§ Written task
Everything from the line that contains "focal_mm: 38" through the last line below should be transcribed exactly, except the pictures.

§ Dataset extract
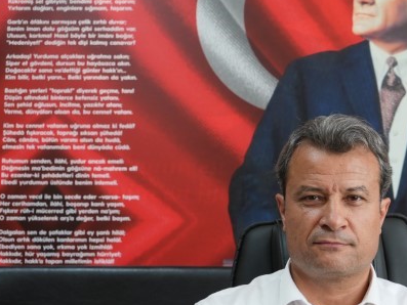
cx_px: 345
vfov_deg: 13.9
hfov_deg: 18.3
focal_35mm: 106
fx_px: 1247
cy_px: 218
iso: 320
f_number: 4
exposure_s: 1/40
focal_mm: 38
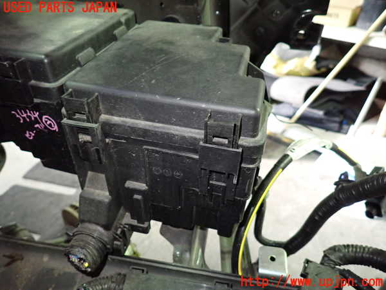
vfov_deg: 54.9
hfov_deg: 69.4
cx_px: 193
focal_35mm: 25
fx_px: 279
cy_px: 145
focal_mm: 4.5
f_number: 2
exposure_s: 1/30
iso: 640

§ Response to the exercise
focal_mm: 38
vfov_deg: 54.9
hfov_deg: 69.4
cx_px: 193
focal_35mm: 25
fx_px: 279
cy_px: 145
focal_mm: 4.5
f_number: 2
exposure_s: 1/30
iso: 640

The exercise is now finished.